Cela répond à un certain idéal messianique à l'américaine pour Facebook. Oui, c'est sûr, les technologies, le Réseau, vont changer la vie des gens, l'humanité. Tout comme Apple a toujours estimé fabriquer des produits qui vont changer la vie des gens (voir cette profession de foi de Tim Cook dans cet extrait de Inside Apple de Adam Lashinsky, "Nous pensons que nous sommes sur Terre pour fabriquer de grands produits. (...) Nous sommes constamment focalisés sur l'innovation. Nous croyons à la simplicité, on à la complexité") , Google prétend rendre le savoir accessible à l'Humanité via son moteur de recherche, et même changer le monde ("Notre ambition est de créer le meilleur des mondes", conclut Eric Schmidt dans The new digital age - coucou Aldous Huxley), Amazon faire des livres des biens de consommation courante...
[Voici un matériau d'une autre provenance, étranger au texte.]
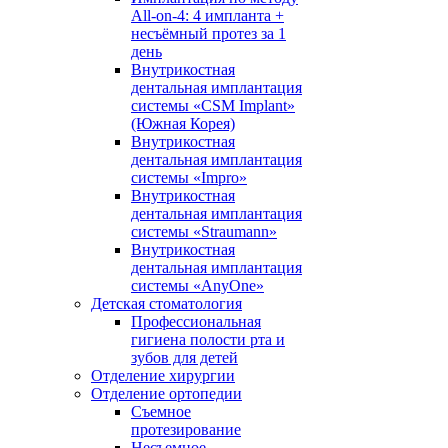
All-on-4: 4 импланта +
несъёмный протез за 1
день
Внутрикостная
дентальная имплантация
системы «CSM Implant»
(Южная Корея)
Внутрикостная
дентальная имплантация
системы «Impro»
Внутрикостная
дентальная имплантация
системы «Straumann»
Внутрикостная
дентальная имплантация
системы «AnyOne»
Детская стоматология
Профессиональная
гигиена полости рта и
зубов для детей
Отделение хирургии
Отделение ортопедии
Съемное
протезирование
Несъемное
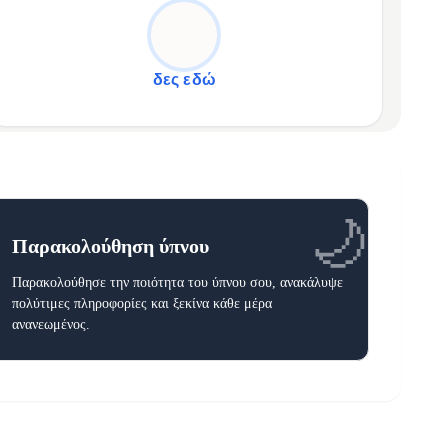
Με AMOLED HD τεχνολογία, απολαμβάνεις πλούσια χρώματα
✦
και έντονη αντίθεση σε κάθε εικόνα!
δες εδώ
🌙
Παρακολούθηση ύπνου
Παρακολούθησε την ποιότητα του ύπνου σου, ανακάλυψε
πολύτιμες πληροφορίες και ξεκίνα κάθε μέρα
ανανεωμένος.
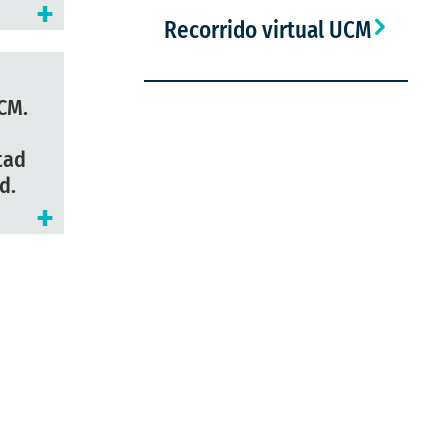
+
Recorrido virtual UCM
CM.
tad
d.
+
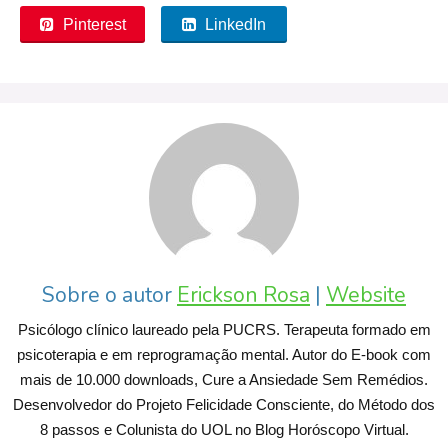
Pinterest
LinkedIn
Sobre o autor
Erickson Rosa
|
Website
Psicólogo clínico laureado pela PUCRS. Terapeuta formado em
psicoterapia e em reprogramação mental. Autor do E-book com
mais de 10.000 downloads, Cure a Ansiedade Sem Remédios.
Desenvolvedor do Projeto Felicidade Consciente, do Método dos
8 passos e Colunista do UOL no Blog Horóscopo Virtual.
Messianisme, mégalomanie ? En août 2013, Zuckerberg revendiquait ainsi un certain droit commun à la connexion, déclarant: "Tout ce que Facebook a fait jusqu'à présent est de donner aux gens à travers le monde l'opportunité de se connecter". Certes. Mais Facebook dépasse ainsi allègrement son rôle d'éditeur du plus grand réseau social au monde.

Opérateurs telcos

Il n'est plus le seul à s'improviser opérateur telco mondialiste. Dès 2010, Google annonçait le déploiement de Google Fiber, un service de fibre optique (ultra haut débit donc). Début 2014, il publiait déjà une liste de 34 villes américaines susceptibles d'être raccordées en 2015! En avril 2015, la firme de Mountain View provoquait frontalement les "vieux" opérateurs avec son premier service de téléphonie mobile (s'associant, quand même, à Sprint et T-Mobile US pour l'occasion), Project Fi, accessible uniquement sur invitation. Il permet aux utilisateurs de se connecter au réseau le plus rapide. Proposé 20 dollars par mois, surprise, il n'est utilisable avec un seul smartphone, le Nexus 6, développé... par Google, avec Motorola.

Même Apple envisagerait de se lancer comme opérateur mobile virtuel. Après tout, il dispose déjà d'une carte maîtresse, l'Apple SIM, une carte SIM "universelle", déjà fournie avec l'iPad Air 2 cellulaire aux États-Unis et en Grande-Bretagne (nooon, pas en France, les opérateurs ne le tolèreraient nullement).